4. Have al-Hurra TV and Radio SAWA been effective in their mission? Why not? Would it not be more effective to take on the Islamists in their own media and challenge their ideas on their turf rather than our own media which none of them watch?
5. Is the War on Terror appropriately named? If not, what should it be named?
6. What is the relationship between secular dictatorship and monarchies in the Muslim world and radical Islamism? Shouldn’t both heads of the snake be equally condemned in this war of ideas?
7. What will you do to defend anti-Islamist Muslims in the Muslim world? Will you make a promise now to unwaveringly defend the rights of liberty-minded dissidents in the Muslim world? For example, how would you have responded to the jailing of Egyptian blogger Abdelkarim Soliman by the Mubarak regime in February 2007?
8. Will you support liberty-minded Muslims in Syria, Egypt, Saudi Arabia, Pakistan, or Iran? Or will your administration continue to appear to lift up the Islamists like the Muslim Brotherhood?
9. Will you remain silent about the global scourge of Wahhabism and its source – Saudi Arabia – while performing photo-ops with the Kingdom? Will we allow oil supply to dictate our ideological confrontation (or lack thereof) with the Islamists, Salafists, and Jihadists.
10. On the domestic front, how will you hold American Muslim organizations accountable for their stances on Islamism and their dangerously vague and non-specific condemnations of terrorism and terrorist organizations? Where does political correctness end and the security of our nation begin? Will you challenge American Muslims to join our nation in this ideological battle and take on the responsibility of leading an anti-Islamist movement from within the Muslim consciousness?
11. International Islamist organizations like the Muslim Brotherhood are now conveniently condemning terrorism in order to mainstream themselves and fit into the Western construct of anti-terrorism. Is anti-terrorism enough? Shouldn’t anti-Islamism be a more defining litmus test for the organizations and networks we positively engage?
12. Should we remain dangerously silent under the false guise of political correctness? Why would you not critically engage countries which enforce medieval laws against their populations in the name of Islam? Sudan tried to enforce medieval blasphemy laws against a British teacher.

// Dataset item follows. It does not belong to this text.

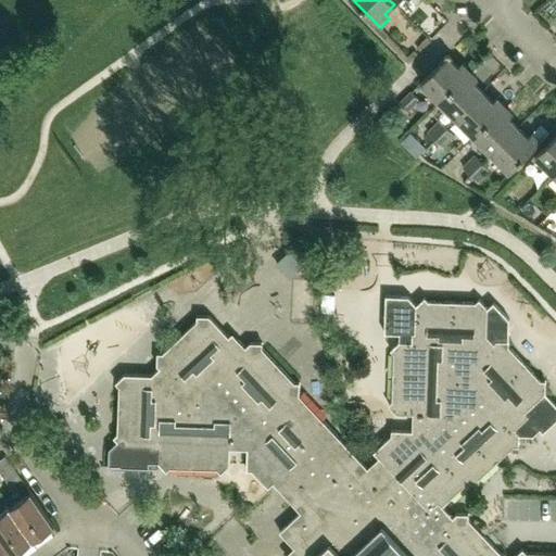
[(439,101),(469,71),(462,63),(457,67),(447,57),(420,83),(439,101)]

A Saudi court turned a rape victim into a criminal and an Afghani court tried a citizen for apostasy laws after he left Islam. At what point is it incumbent upon the President of the United States to set the stage for the contest of ideas between the west and our United Nations Declaration of Human rights and the Islamist world?
For anti-Islamist Muslims, the answers to these questions are obvious: never compromise the principle of freedom in the name of political expediency and fear of our enemies.
The tactic of terrorism is employed for the furtherance of radical political Islam. If radical political Islam is our enemy, non-violent political Islam is certainly not our friend. Muslims who believe in and advocate universal liberty, freedom, and pluralism should hear us honestly advocate for them and help them succeed against the Islamists. Playing both sides will further hurt our credibility and undermine our security. Muslims who believe in and advocate political Islam should hear us articulate a national strategy to discredit and disavow their ideas in the ideological market place of the Muslim world.
Will the candidates for leadership of the free world ever be tested on these questions going into Super Tuesday and into the conventions and beyond? Probably not.
Americans have not forgotten about terrorism. Quite to the contrary. It is still a primary concern among voters. But rather, the politics of victimization and the minority politics of political correctness have trumped reason in this most vital debate of the 21st Century.